Audio output gitaar:
Verzendt audio vanuit de gitaar
naar de versterker.
2.
Toonregelaar:
Deze regelknop verstelt de toon van de
laatste pickup (het verste van de hals vandaan),
3.
Toonregelaar:
Deze controleknop verstelt de toon van
de eerste pickup (het dichtste bij de hals),
4.
Volumeregelaar:
Deze knop regelt de volume-output
voordat het geluid de versterker bereikt.
5.
Pickupschakelaar:
Deze kipschakelaar laat u kiezen
tussen de pickups die het geluid van de gitaarsnaren
opnemen. Met de schakelaar het dichtste bij de snaren,
selecteert u de eerste pickup. De schakelaar die het
verste van de snaren afstaat, selecteert de laatste
pickup.

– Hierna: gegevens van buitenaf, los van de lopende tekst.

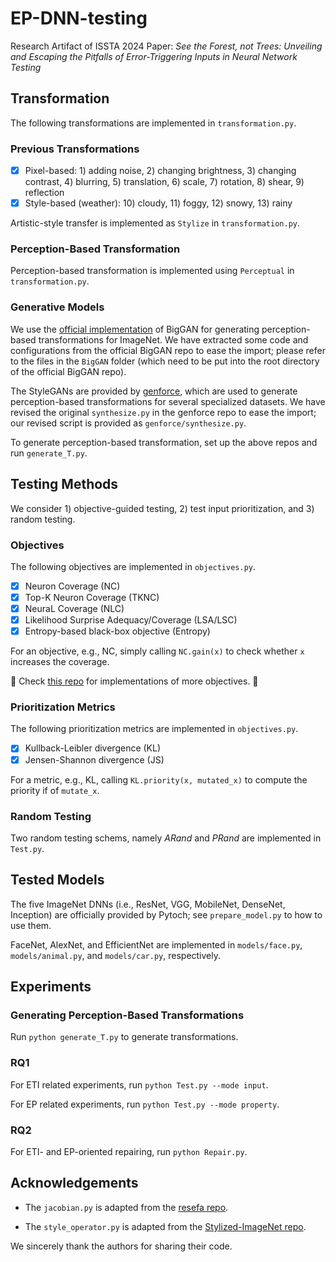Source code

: # EP-DNN-testing

Research Artifact of ISSTA 2024 Paper: *See the Forest, not Trees: Unveiling and Escaping the Pitfalls of Error-Triggering Inputs in Neural Network Testing*


## Transformation

The following transformations are implemented in `transformation.py`.

### Previous Transformations

- [x] Pixel-based: 1) adding noise, 2) changing brightness, 3) changing contrast, 4) blurring, 5) translation, 6) scale, 7) rotation, 8) shear, 9) reflection
- [x] Style-based (weather): 10) cloudy, 11) foggy, 12) snowy, 13) rainy

Artistic-style transfer is implemented as `Stylize` in `transformation.py`.

### Perception-Based Transformation

Perception-based transformation is implemented using `Perceptual` in `transformation.py`.

### Generative Models

We use the [official implementation](https://github.com/ajbrock/BigGAN-PyTorch) of BigGAN for generating perception-based transformations for ImageNet. We have extracted some code and configurations from the official BigGAN repo to ease the import; please refer to the files in the `BigGAN` folder (which need to be put into the root directory of the official BigGAN repo). 

The StyleGANs are provided by [genforce](https://github.com/genforce/genforce), which are used to generate perception-based transformations for several specialized datasets. We have revised the original `synthesize.py` in the genforce repo to ease the import; our revised script is provided as `genforce/synthesize.py`.

To generate perception-based transformation, set up the above repos and run `generate_T.py`.

## Testing Methods

We consider 1) objective-guided testing, 2) test input prioritization, and 3) random testing.

### Objectives

The following objectives are implemented in `objectives.py`.

- [x] Neuron Coverage (NC)
- [x] Top-K Neuron Coverage (TKNC)
- [x] NeuraL Coverage (NLC)
- [x] Likelihood Surprise Adequacy/Coverage (LSA/LSC)
- [x] Entropy-based black-box objective (Entropy)

For an objective, e.g., NC, simply calling `NC.gain(x)` to check
whether `x` increases the coverage.

🌟 Check [this repo](https://github.com/Yuanyuan-Yuan/NeuraL-Coverage) for implementations of more objectives. 🌟

### Prioritization Metrics

The following prioritization metrics are implemented in `objectives.py`.

- [x] Kullback-Leibler divergence (KL)
- [x] Jensen-Shannon divergence (JS)

For a metric, e.g., KL, calling `KL.priority(x, mutated_x)` to compute
the priority if of `mutate_x`.

### Random Testing

Two random testing schems, namely *ARand* and *PRand* are implemented
in `Test.py`.

## Tested Models

The five ImageNet DNNs (i.e., ResNet, VGG, MobileNet, DenseNet, Inception) are officially provided by Pytoch; see `prepare_model.py` to how to use them.

FaceNet, AlexNet, and EfficientNet are implemented in `models/face.py`, `models/animal.py`,
and `models/car.py`, respectively. 

## Experiments

### Generating Perception-Based Transformations

Run `python generate_T.py` to generate transformations.

### RQ1

For ETI related experiments, run `python Test.py --mode input`.

For EP related experiments, run `python Test.py --mode property`.

### RQ2

For ETI- and EP-oriented repairing, run `python Repair.py`.

## Acknowledgements

- The `jacobian.py` is adapted from the [resefa repo](https://github.com/zhujiapeng/resefa).

- The `style_operator.py` is adapted from the [Stylized-ImageNet repo](https://github.com/rgeirhos/Stylized-ImageNet).

We sincerely thank the authors for sharing their code.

De posities ertussenin liggend, selecteren de
pickupcombinaties.
6.
Pick-Ups:
Deze leggen het geluid vast dat door de
snaren wordt gemaakt en vervolgens naar de
versterker wordt verzonden.
7.
Fret:
Verhogingsbalk op de hals van de gitaar, die
aangeeft waar de snaren moeten worden ingedrukt en
verandert het geluid van de snaar.
8.
Hals:
Het gedeelte van de gitaar dat de snaartoon
verandert, en daarbij de snaren strekt om ze een tonale
kwaliteit te geven.
9.
Stemknoppen:
Draai deze knoppen om de hoogte te
tunen/ verstellen per bijbehorende snaar.
10.
Kop:
Bevat de stemknoppen om te tunen en de snaren
te verstellen.
11.
Ontvanger Tremolohandle:
Bevestig de
Tremolohandle, door deze met de klok mee vast te
schroeven op de gitaar.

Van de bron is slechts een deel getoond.